Toronto mayor's lawyer denies libel charges

George Foulidis enters the Canada Life building. He is suing Mayor Ford for libel.

Credits: Craig Robertson/Toronto Sun/QMI Agency


TORONTO — A lawyer representing Rob Ford says the Toronto mayor did not make the comments at the heart of the a $6-million libel lawsuit.

Ford slammed a sole-sourced contract awarded to George Foulidis, owner of Tuggs Inc., which operates the Boardwalk Cafe, in an editorial meeting with the Toronto Sun during in 2010.

Lawyer Gavin Tighe said Ford does not recall making the comment and there is no evidence to suggest the contrary.

"What did Mr. Ford say to the Toronto Sun editorial board?" Tighe said. "We don't really know because if there was a recording we don't have it."

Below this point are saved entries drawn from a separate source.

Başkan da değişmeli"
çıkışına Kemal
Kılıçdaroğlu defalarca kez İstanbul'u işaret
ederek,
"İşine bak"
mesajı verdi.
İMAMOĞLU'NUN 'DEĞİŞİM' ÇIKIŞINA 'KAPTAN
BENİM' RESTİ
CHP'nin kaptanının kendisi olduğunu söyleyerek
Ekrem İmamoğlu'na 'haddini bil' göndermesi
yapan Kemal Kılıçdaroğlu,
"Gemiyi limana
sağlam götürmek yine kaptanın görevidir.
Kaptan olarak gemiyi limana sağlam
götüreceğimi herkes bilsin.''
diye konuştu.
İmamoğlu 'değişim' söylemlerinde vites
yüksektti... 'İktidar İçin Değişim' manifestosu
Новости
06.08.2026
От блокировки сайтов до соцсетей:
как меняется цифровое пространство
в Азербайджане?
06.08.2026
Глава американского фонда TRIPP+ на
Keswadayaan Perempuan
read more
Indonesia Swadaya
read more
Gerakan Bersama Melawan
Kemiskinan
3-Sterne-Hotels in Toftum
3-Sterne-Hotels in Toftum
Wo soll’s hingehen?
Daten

Ford told the Toronto Sun the Tuggs deal smacks of "corruption."

Tighe said that Sun reporter Jonathan Jenkins, who wrote the story at the centre of the lawsuit, did not keep a recording he made of the meeting and did not provide his notes.

What Tighe does have, which has been entered into evidence, is an e-mail sent to Foulidis which paraphrases Ford's comments and asking for comment.

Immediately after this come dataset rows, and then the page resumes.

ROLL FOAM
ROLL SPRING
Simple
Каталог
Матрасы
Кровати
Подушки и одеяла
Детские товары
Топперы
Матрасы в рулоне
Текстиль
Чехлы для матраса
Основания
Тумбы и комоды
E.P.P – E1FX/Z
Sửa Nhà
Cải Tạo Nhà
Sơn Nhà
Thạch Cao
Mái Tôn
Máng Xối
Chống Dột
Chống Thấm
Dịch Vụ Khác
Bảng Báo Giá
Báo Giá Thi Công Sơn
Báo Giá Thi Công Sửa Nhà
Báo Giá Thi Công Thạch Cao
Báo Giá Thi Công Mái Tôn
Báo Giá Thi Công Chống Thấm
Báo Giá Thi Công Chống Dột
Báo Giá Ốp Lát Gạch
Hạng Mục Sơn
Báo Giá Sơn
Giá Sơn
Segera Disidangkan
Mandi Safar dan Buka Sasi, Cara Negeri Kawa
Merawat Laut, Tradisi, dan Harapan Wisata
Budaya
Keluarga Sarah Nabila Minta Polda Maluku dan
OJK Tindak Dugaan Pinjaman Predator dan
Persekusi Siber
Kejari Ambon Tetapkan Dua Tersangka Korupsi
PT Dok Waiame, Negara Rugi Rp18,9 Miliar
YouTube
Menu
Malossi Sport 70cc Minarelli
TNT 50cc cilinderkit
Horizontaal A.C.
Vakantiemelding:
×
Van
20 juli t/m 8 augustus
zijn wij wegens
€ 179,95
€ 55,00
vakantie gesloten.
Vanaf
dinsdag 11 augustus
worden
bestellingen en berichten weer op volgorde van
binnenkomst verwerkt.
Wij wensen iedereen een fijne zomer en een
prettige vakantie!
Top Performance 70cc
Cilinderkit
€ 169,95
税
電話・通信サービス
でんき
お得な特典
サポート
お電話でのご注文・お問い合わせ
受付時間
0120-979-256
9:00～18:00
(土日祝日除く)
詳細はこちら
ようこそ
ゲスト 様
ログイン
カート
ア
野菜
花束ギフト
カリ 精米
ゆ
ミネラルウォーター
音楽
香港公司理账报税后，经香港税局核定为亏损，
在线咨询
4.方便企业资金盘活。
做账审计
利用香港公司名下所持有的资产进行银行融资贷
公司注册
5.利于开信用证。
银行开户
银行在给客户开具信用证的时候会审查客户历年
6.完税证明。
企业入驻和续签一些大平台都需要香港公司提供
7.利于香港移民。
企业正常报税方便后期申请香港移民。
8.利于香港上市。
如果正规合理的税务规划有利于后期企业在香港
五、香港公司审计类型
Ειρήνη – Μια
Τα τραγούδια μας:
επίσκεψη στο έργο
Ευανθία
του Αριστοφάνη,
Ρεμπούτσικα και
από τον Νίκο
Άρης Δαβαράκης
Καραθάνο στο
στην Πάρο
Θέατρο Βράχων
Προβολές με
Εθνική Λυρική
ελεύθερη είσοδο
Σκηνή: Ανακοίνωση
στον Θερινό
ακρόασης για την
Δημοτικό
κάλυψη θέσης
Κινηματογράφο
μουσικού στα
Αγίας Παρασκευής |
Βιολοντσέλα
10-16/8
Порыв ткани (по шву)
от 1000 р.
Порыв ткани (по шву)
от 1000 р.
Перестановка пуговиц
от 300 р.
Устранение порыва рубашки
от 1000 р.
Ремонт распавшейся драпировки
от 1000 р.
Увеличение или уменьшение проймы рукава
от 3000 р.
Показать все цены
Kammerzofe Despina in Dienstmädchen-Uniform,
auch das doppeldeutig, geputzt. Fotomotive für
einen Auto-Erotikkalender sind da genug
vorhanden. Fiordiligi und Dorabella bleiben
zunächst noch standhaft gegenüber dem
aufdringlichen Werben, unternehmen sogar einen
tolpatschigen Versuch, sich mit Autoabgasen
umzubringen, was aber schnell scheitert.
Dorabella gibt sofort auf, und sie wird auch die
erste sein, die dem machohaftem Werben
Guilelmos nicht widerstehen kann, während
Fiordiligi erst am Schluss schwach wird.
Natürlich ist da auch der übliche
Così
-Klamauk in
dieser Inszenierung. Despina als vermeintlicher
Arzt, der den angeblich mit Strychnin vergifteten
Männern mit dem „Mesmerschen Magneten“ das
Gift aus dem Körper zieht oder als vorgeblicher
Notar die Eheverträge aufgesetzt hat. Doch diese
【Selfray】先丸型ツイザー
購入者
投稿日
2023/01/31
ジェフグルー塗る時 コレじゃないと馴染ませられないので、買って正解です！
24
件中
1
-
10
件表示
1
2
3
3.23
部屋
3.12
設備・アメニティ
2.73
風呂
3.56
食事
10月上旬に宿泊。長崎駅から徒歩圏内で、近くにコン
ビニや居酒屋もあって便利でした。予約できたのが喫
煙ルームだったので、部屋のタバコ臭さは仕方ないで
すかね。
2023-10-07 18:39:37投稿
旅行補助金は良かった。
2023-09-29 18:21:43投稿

The distinction is important, he said during his opening statement at the Canada Life building courthouse Tuesday.

"Mr. Ford's position is he never said them," he said. "Mr. Jenkins' (e-mail) appears to agree with that."
And while Jenkins is expected to testify in the four-day trial, the Sun has not been named in the lawsuit, which speaks to the motivation behind the legal action, Tighe said.

"What makes this confusing is, it's a rare libel case where the paper is not a party."

Brian Shiller, the lawyer for Foulidis, dismissed the notion that the lawsuit was filed for political reason.

Foulidis is not out to get the mayor, but instead wants compensation for the damage done to his reputation, he said.

"The damage caused to him was extensive and malicious," Shiller said during his opening statement.

Foulidis himself took the stand Monday afternoon talking about the lawsuit and the damage done to his reputation as the sole-sourced deal became election trail fodder in 2010.

"To this day, I just get the feeling I can't negotiate things (with the city) the way I used to," he said.
Ford sat quietly through the day's testimony and is not expected to take the stand until Friday. The mayor has a commitment, believed to be football coaching duties, that will keep him from testifying Thursday.

None of the allegations have been proven in court. The case is expected to continue Wednesday.